Творчество выключает тебя из реальности. Ты находишь себя в мастерской на рассвете и задаешься вопросом: тебе же нужно выезжать на работу уже через пару часов — что ты тут делаешь? И это немного отрезвляет. В конце концов, ребенка надо чем-то кормить. (Смеется.)
Дочка Ирины, 11-летняя Изабелла, похожа на нее: в голове столько же интересных и непонятных для окружающих идей. Например, недавно в гимназии нарисовала картину в стиле кубизм со странным названием: «СССР попросил третий рейх посидеть со своими детьми». Ира рассказывает об этом, смеясь, и отмечает: «Недавно сфотографировала Белль, когда она забыла надеть одну кроссовку — так и собиралась идти на улицу. Такая же, как я: ушла в свои мысли и вылетела в астрал».

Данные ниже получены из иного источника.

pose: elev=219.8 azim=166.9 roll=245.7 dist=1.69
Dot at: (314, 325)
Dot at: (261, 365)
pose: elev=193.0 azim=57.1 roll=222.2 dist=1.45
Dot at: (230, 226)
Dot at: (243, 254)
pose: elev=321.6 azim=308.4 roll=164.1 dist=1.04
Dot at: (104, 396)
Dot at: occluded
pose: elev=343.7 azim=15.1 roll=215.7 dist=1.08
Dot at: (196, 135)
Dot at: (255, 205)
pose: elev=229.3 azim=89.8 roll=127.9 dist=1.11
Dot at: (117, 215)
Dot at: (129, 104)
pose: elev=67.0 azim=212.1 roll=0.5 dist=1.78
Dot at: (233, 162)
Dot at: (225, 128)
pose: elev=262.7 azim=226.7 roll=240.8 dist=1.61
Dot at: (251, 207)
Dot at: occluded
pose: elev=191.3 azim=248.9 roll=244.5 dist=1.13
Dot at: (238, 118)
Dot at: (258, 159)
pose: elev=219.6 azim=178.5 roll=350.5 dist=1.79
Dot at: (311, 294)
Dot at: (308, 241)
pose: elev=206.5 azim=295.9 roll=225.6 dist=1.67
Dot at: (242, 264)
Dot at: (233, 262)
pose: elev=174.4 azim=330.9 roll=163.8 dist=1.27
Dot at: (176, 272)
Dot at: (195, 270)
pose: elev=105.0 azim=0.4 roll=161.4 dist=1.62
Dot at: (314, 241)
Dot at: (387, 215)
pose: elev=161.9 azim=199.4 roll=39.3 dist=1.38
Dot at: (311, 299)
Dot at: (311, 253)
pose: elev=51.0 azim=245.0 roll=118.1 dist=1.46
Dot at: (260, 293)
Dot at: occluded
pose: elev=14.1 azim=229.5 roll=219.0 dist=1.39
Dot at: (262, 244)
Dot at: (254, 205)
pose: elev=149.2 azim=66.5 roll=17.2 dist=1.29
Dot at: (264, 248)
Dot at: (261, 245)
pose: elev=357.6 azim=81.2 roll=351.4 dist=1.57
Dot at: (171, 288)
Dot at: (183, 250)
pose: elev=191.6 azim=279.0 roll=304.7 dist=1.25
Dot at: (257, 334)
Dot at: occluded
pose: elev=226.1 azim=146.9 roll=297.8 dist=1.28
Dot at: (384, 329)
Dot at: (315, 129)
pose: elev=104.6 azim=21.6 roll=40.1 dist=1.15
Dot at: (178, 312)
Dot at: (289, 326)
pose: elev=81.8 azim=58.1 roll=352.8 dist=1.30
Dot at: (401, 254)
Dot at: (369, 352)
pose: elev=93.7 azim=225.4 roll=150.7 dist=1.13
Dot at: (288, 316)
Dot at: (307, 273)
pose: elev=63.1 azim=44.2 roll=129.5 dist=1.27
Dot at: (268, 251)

Они с мамой даже раздумывали над тем, чтобы вместе написать книгу — объяснение современного искусства для детей простыми словами.
Говорить об искусстве просто — это, в принципе то, чего хочет Ира. И даже раздумывает над собственным проектом.
— Я понимаю, что между тем, кто я есть, и тем, какой меня видят, — пропасть. И виновата в этом я сама. Я ведь в свое время пришла на телевидение совсем с другим посылом — хотела работать исключительно политическим обозревателем. У меня, в конце концов, несколько высших образований. (Улыбается.)
Но меня увидели блондинкой, Барби, матрешкой… Конечно, это не мой образ. Но ведь это я приняла такие условия игры. Хотя со временем тоже нашла в этом плюс: люди думают, что в голове у тебя опилки и гламур. Узнают ближе, происходит разрыв шаблона — и от этой реакции ты получаешь такой элитарный кайф. Мата Хари отдыхает. (Смеется.)
Не знаю, ломать ли этот стереотип. Готовы ли к этому люди? Сколько людей будет смотреть у нас ту же «Белую студию» — проект моей мечты? («Белая студия» — проект телеканала «Культура», в котором ведущая Дарья Златопольская обсуждает с приглашенными гостями книги и фильмы, которые повлияли на их судьбы. — Прим. редакции).
В общем, у меня пока нет ответов на эти вопросы.
Но я очень хочу делать свой проект об искусстве в Сети — возможно, на английском. Возможно, для минимального количества людей — но зато для тех, кто умеет слышать и видеть главное.